Tied into this setting is the cultivation system. To summarise, in ones core / dantain (a soulhome in this work), you construct—you guessed it—a soulhome. This is building constructed of sublime materials, where the architecture, materials, and items determine how a persons power works. For example, a specific sort of magic tree might generate cantae (read: mana or qi), and then this might flow from the room in which the tree is growing into an adjacent room, wherein various items would turn that cantae into a technique. Fiyu has material that generates lots of light, and thus she has an attack which shoots out bolts of light. Theo focuses on gravity, and he has lots of super heavy things, so he generates gravitational fields. I’m not sure on the exact details (though there are appendixes to delve into it), but I just love the imagery of someone sitting in their soulhome and slowly carving away and making surfaces smooth because that means their cantae flow will smooth out.

The different approaches people take to building their soulhomes is always intriguing and still hasn’t gotten old after five books.

Character wise, no complaints. I’m not rooting for any of them like I do for Lindon or Zorian, but perhaps that’s because Sarah isn’t afraid to show the good and the bad side of each character’s personality. Awkward romances subplots are kept far away from the plot (though I’ve seen people complain about the tiny romance part of the latter books for no good reason) and many of the annoying tropes of the genres (young masters, plot that would resolve if two characters just communicated, etc) are entirely absent.
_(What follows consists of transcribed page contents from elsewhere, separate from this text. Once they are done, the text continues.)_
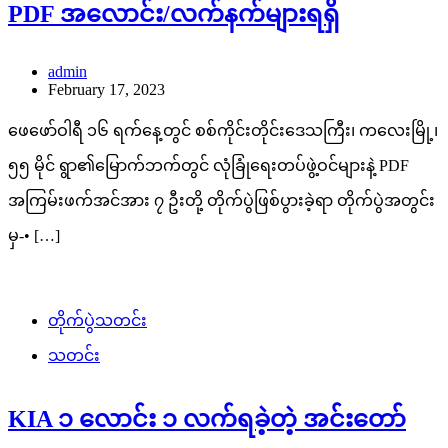
PDF အလောင်း/လက်နက်များရရှိ
admin
February 17, 2023
ဖေဖော်ဝါရီ ၁၆ ရက်နေ့တွင် စစ်ကိုင်းတိုင်းဒေသကြီး၊ ကလေးမြို့၊
၅၅ မိုင် ရွာ၏မြောက်ဘက်တွင် လုံခြုံရေးတပ်ဖွဲ့ဝင်များနဲ့ PDF
အကြမ်းဖက်အင်အား ၇ ဦးတို့ တိုက်ပွဲဖြစ်ပွားခဲ့ရာ တိုက်ပွဲအတွင်း
မှ-• […]
တိုက်ပွဲသတင်း
သတင်း
KIA ၁ လောင်း ၁ လက်ရခဲ့တဲ့ အင်းတော်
Actually, there was one point in book five where I was worried for a bit, but then Nauda did talk to Theo, and the plot point was resolved, and I thought “Well, isn’t this nice. Characters that both have emotions, but aren’t also morons.”

So, good characters, amazing magic system, fantastical setting, and progression elements are unique and earned. This is definitely my favourite (and fastest-paced) Sarah Lin series so far.